Pictures paired with source code

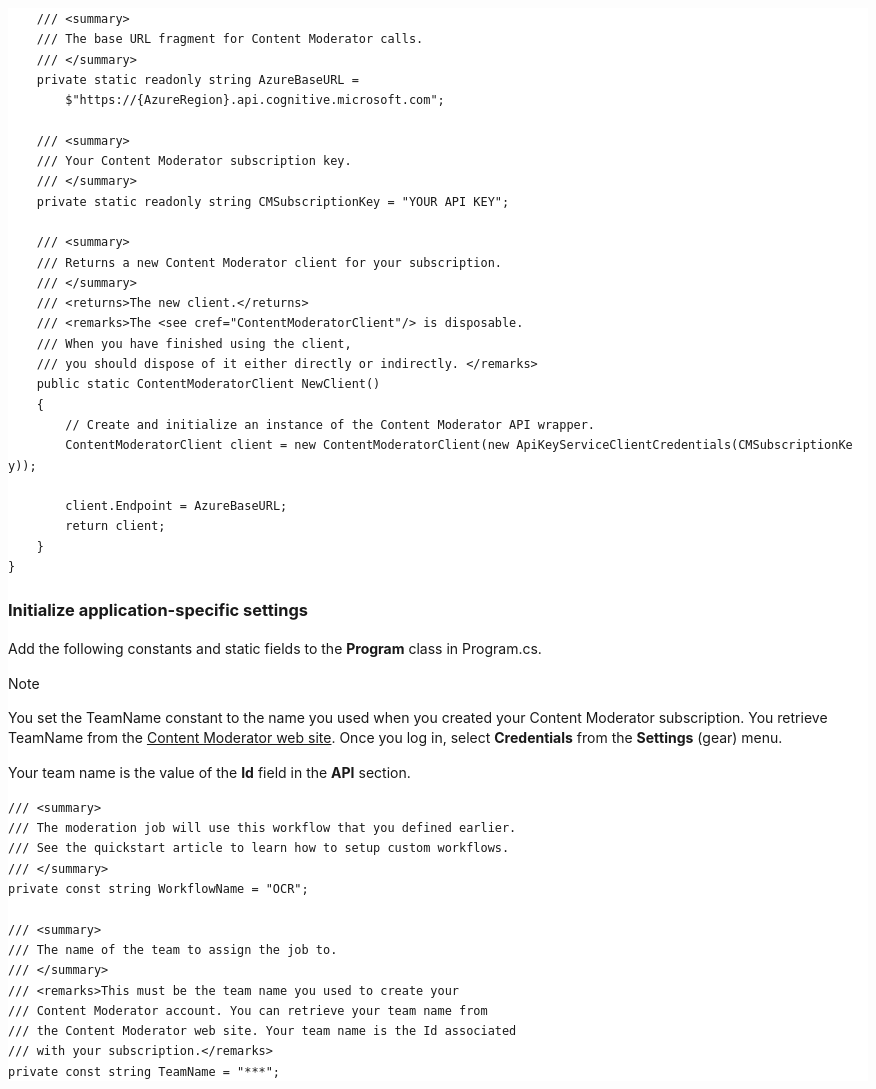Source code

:         /// <summary>
        /// The base URL fragment for Content Moderator calls.
        /// </summary>
        private static readonly string AzureBaseURL =
            $"https://{AzureRegion}.api.cognitive.microsoft.com";

        /// <summary>
        /// Your Content Moderator subscription key.
        /// </summary>
        private static readonly string CMSubscriptionKey = "YOUR API KEY";

        /// <summary>
        /// Returns a new Content Moderator client for your subscription.
        /// </summary>
        /// <returns>The new client.</returns>
        /// <remarks>The <see cref="ContentModeratorClient"/> is disposable.
        /// When you have finished using the client,
        /// you should dispose of it either directly or indirectly. </remarks>
        public static ContentModeratorClient NewClient()
        {
            // Create and initialize an instance of the Content Moderator API wrapper.
            ContentModeratorClient client = new ContentModeratorClient(new ApiKeyServiceClientCredentials(CMSubscriptionKey));

            client.Endpoint = AzureBaseURL;
            return client;
        }
    }

### Initialize application-specific settings

Add the following constants and static fields to the **Program** class in Program.cs.

> [!NOTE]
> You set the TeamName constant to the name you used when you
> created your Content Moderator subscription. You retrieve TeamName from the
> [Content Moderator web site](https://westus.contentmoderator.cognitive.microsoft.com/).
> Once you log in, select **Credentials** from the **Settings** (gear) menu.
>
> Your team name is the value of the **Id** field in the **API** section.


	/// <summary>
    /// The moderation job will use this workflow that you defined earlier.
    /// See the quickstart article to learn how to setup custom workflows.
    /// </summary>
    private const string WorkflowName = "OCR";
	
	/// <summary>
	/// The name of the team to assign the job to.
	/// </summary>
	/// <remarks>This must be the team name you used to create your 
	/// Content Moderator account. You can retrieve your team name from
	/// the Content Moderator web site. Your team name is the Id associated 
	/// with your subscription.</remarks>
	private const string TeamName = "***";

To do
If a line in the records contains the word "ContentModeratorClient", copy it out.

Solution for this problem
        /// <remarks>The <see cref="ContentModeratorClient"/> is disposable.
        public static ContentModeratorClient NewClient()
            ContentModeratorClient client = new ContentModeratorClient(new ApiKeyServiceClientCredentials(CMSubscriptionKey));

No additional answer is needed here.